Can Neil Woodford reignite the U.K.'s taste for biotech investments?

High-profile investment guru Neil Woodford has rolled out his $300 million investment vehicle in the U.K., looking to attract a host of small investors behind a publicly traded trust that has big plans for investing in a new wave of small biotechs.

Neil Woodford--Courtesy of Invesco

In the works for months, the Woodford Patient Capital Trust has been a darling of the U.K. financial press--though the U.S. financial press hasn't shown the same enthusiasm. Since Woodford departed from Invesco to start his own name-brand fund, he's been incredibly effective at garnering some gushing reviews in the local press. An active investor in biopharma, Woodford played a key role in defending AstraZeneca ($AZN) management during the Pfizer ($PFE) takeover attempt. And he's invested in a slate of biotechs, including the controversial Northwest Biotherapeutics ($NWBO).

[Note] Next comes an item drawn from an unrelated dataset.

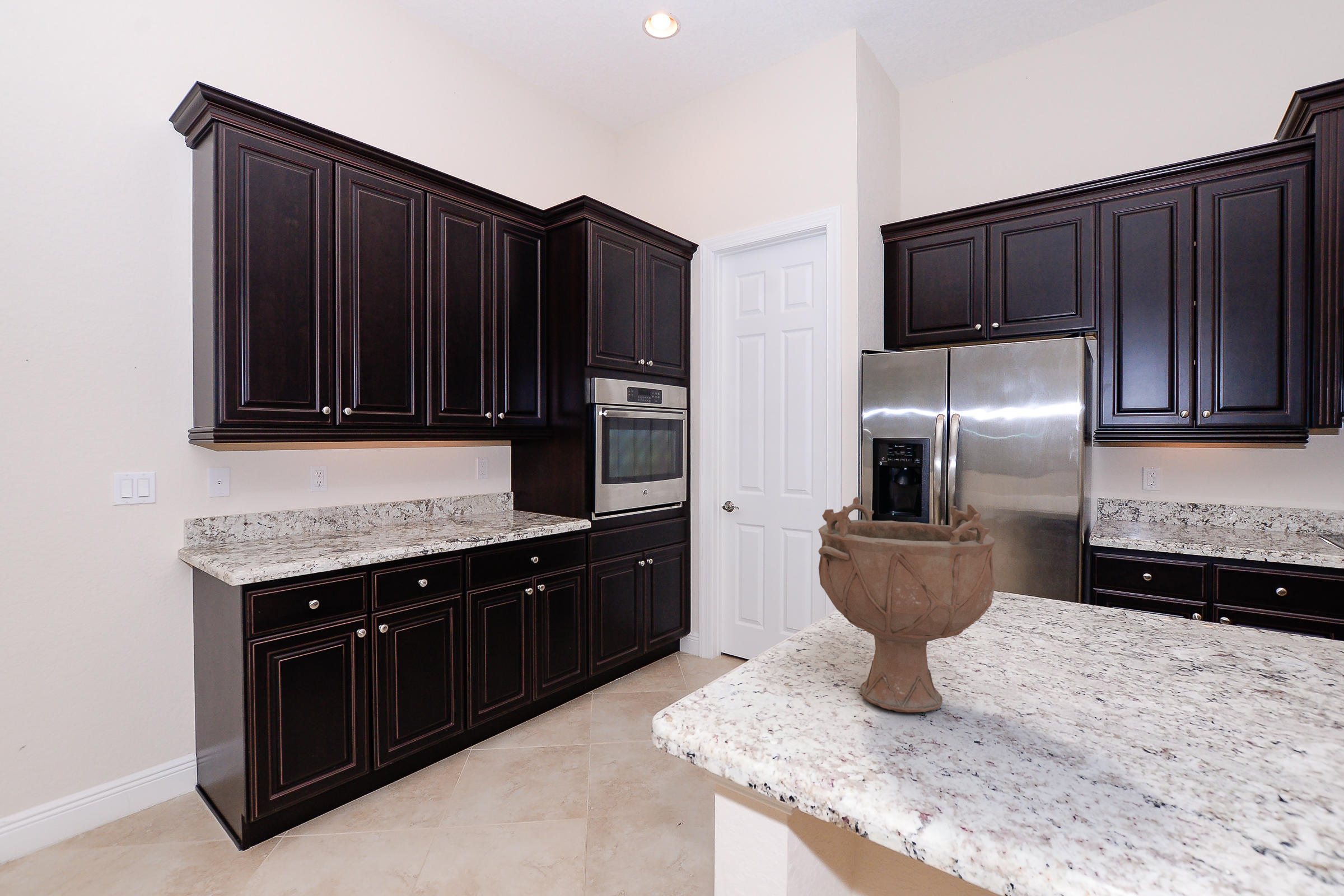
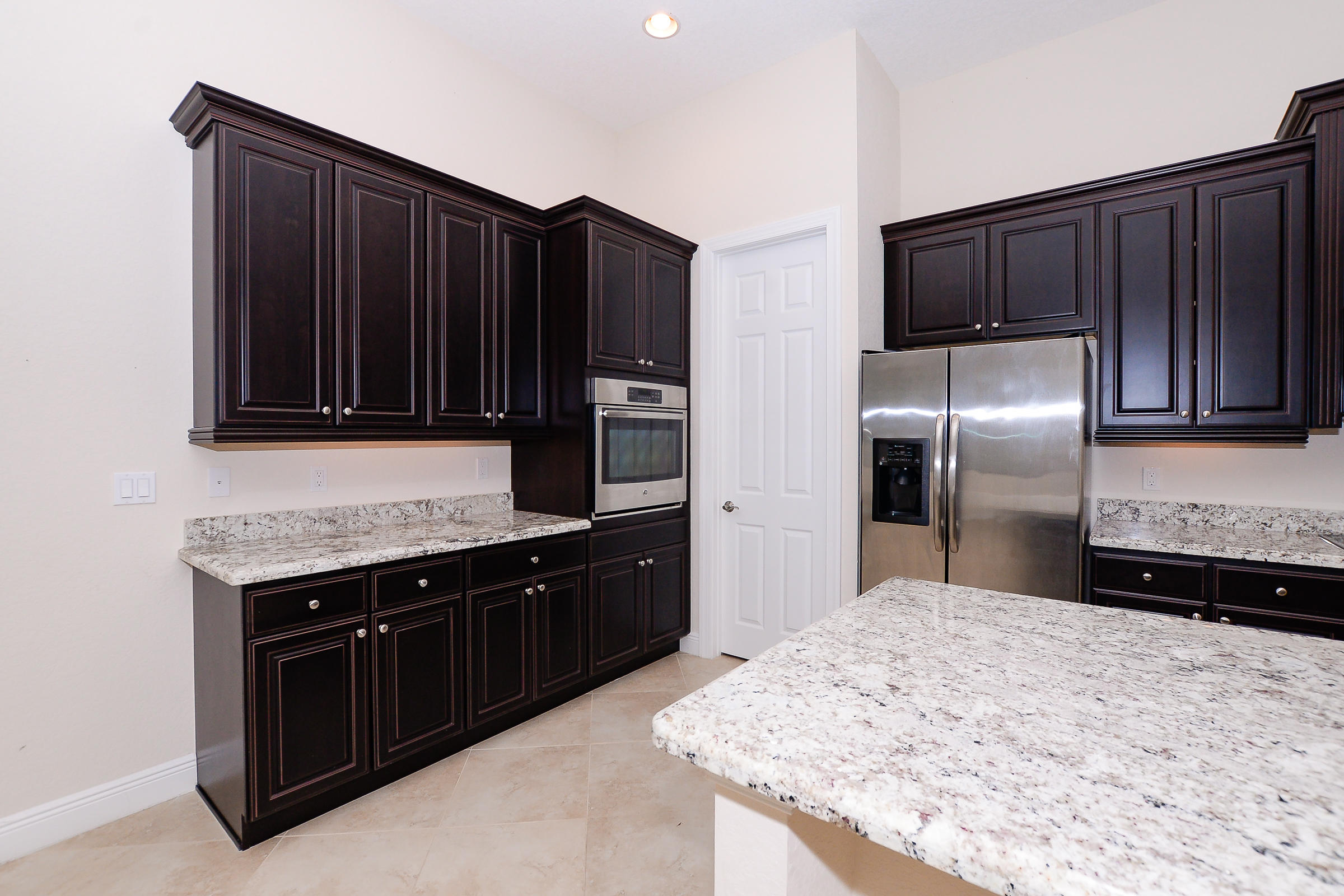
- decorative bowl [818,496,996,713]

This new trust will attempt to do something new: Bring investors back into biotech, a field that has been largely shunned in the U.K. in the wake of some high-profile failures. Woodford is betting that investors will back him, even if they're skittish about the high-risk world of drug development.

One aspect that has attracted a lot of attention is Woodford's plan to forego the usual fee associated with managing a trust like this, with the aim of delivering a 10% return. But a review of the trust rolled out today shows that's not quite accurate. Woodford will take a fee of 15% for returns over the 10% mark, potentially allowing some hefty returns if the fund performs well.

A success here would mark a big boost to the U.K.'s biotech scene, where world-class science has been hampered by a lingering cash crunch in the field.

"British scientists are brilliant and world-leading inventors," Woodford recently told The Telegraph, "but they are absolutely crap at translating their discoveries into commercial success."